1. Campanula L. (bellflower)
Plants annual or
perennial herbs. Stems erect or loosely ascending, unbranched or few-branched.
Leaves sessile or petiolate, the margins entire or sharply toothed.
Inflorescences spikes, racemes, or panicles, the flowers from the axils of
mostly reduced (much shorter and narrower than the leaves) bracts. Flowers
epigynous, not cleistogamous. Calyces actinomorphic, all 5-lobed, often with a
short, reflexed appendage between each of the lobes, persistent at fruiting.

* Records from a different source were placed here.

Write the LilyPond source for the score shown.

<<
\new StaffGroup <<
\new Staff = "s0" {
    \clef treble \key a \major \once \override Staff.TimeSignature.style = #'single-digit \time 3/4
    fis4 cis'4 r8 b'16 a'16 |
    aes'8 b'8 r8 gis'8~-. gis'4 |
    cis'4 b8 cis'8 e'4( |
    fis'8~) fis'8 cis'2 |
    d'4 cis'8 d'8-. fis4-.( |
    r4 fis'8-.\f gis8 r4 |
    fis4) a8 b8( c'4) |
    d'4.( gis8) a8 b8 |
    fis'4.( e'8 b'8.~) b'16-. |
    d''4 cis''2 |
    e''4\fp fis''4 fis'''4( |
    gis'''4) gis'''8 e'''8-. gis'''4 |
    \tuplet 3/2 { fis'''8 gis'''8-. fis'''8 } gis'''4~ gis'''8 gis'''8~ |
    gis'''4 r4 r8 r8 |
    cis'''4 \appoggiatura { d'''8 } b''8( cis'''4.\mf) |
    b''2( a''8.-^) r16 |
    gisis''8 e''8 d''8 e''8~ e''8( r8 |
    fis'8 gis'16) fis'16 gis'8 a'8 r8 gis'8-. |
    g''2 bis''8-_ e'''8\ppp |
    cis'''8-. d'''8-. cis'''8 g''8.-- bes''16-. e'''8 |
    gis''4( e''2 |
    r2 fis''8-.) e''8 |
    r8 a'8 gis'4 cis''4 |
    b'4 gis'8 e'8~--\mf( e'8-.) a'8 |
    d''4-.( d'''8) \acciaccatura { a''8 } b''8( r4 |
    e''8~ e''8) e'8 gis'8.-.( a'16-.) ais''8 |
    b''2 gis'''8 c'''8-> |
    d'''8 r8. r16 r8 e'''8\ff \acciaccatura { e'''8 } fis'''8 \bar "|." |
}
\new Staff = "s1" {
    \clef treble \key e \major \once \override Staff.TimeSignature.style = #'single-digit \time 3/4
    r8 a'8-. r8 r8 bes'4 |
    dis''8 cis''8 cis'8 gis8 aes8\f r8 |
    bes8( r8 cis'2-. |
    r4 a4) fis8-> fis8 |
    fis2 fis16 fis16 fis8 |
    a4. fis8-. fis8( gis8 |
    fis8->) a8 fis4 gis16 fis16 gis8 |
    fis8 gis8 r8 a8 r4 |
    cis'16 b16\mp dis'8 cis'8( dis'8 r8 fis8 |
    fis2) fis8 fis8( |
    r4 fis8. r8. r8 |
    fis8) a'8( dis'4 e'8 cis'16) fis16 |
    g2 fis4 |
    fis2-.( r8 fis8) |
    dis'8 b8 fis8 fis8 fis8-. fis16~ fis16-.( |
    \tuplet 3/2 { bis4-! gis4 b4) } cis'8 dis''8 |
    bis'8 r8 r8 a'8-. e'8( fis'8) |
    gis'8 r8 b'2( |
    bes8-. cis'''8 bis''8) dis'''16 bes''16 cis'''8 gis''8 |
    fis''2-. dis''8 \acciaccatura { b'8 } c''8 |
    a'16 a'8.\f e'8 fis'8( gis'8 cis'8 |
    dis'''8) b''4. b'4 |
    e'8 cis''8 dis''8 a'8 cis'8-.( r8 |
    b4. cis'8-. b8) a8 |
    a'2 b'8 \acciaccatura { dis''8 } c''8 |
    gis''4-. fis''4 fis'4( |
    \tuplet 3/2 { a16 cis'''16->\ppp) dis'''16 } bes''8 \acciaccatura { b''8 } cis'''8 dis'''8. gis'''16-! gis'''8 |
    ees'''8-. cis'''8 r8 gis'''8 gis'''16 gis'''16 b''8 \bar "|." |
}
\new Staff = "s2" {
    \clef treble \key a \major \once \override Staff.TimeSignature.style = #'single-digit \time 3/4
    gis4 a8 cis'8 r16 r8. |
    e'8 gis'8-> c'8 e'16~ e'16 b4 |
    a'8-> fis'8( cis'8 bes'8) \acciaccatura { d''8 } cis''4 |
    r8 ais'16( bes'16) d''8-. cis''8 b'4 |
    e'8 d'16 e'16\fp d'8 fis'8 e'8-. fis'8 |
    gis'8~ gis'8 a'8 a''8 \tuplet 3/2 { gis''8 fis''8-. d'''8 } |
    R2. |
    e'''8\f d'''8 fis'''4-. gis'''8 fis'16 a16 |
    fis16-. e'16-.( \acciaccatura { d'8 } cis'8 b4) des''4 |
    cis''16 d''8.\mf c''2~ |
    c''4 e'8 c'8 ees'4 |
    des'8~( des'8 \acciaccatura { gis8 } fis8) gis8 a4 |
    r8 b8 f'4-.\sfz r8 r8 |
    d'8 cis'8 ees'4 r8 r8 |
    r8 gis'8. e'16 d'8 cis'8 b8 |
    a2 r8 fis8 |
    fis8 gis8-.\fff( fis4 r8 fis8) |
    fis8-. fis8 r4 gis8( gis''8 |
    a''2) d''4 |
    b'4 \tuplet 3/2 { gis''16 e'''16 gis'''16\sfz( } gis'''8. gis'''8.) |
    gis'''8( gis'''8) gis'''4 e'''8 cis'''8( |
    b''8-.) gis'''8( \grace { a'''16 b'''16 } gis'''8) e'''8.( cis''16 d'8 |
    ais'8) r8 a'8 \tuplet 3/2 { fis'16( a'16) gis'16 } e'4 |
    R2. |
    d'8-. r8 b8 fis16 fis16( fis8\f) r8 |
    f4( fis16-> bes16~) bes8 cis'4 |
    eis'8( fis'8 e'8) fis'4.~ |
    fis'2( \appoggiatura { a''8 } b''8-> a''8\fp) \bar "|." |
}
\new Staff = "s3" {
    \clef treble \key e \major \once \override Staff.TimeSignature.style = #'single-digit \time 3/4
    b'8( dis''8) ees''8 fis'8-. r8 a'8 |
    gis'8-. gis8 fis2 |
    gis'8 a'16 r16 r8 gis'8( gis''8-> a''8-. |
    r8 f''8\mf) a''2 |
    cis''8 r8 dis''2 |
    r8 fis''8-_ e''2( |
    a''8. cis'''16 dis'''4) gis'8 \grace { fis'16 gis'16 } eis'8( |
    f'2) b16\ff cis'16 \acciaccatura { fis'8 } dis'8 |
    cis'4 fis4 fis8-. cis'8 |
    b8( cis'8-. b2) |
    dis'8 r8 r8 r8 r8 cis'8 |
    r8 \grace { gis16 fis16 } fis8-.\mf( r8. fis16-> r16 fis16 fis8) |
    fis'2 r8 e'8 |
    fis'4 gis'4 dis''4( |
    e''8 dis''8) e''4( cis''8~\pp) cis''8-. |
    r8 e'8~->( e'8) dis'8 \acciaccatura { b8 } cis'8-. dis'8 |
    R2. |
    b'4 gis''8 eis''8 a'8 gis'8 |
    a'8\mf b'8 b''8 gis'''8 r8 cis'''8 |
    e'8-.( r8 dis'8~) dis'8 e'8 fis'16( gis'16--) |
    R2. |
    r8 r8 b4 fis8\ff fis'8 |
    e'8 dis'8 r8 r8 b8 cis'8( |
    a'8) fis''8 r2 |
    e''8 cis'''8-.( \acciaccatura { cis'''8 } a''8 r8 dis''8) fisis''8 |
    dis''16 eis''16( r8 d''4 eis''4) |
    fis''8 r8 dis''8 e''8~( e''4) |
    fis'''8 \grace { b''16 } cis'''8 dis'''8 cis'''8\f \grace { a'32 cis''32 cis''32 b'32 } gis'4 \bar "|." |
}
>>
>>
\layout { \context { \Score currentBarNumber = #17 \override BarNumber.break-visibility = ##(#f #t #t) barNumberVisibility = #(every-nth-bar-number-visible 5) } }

Corollas actinomorphic, funnel-shaped to bell-shaped or saucer-shaped, 5-lobed,
but usually not divided below the middle, commonly blue or white. Stamens 5,
attached to the base of the corolla, the filaments dilated and hairy at the
base, the anthers distinct, elongate. Pistil with 3–5 carpels. Ovary totally
inferior, with 3–5 locules. Style elongate, the stigma 3–5-lobed. Fruits
obconical to nearly globose capsules, often longitudinally ribbed, dehiscent by
3–5 lateral pores or slits. Seeds ellipsoid, sometimes somewhat flattened, the
surface brown, shiny. About 300 species, nearly worldwide, but most diverse in
temperate portions of the Northern Hemisphere.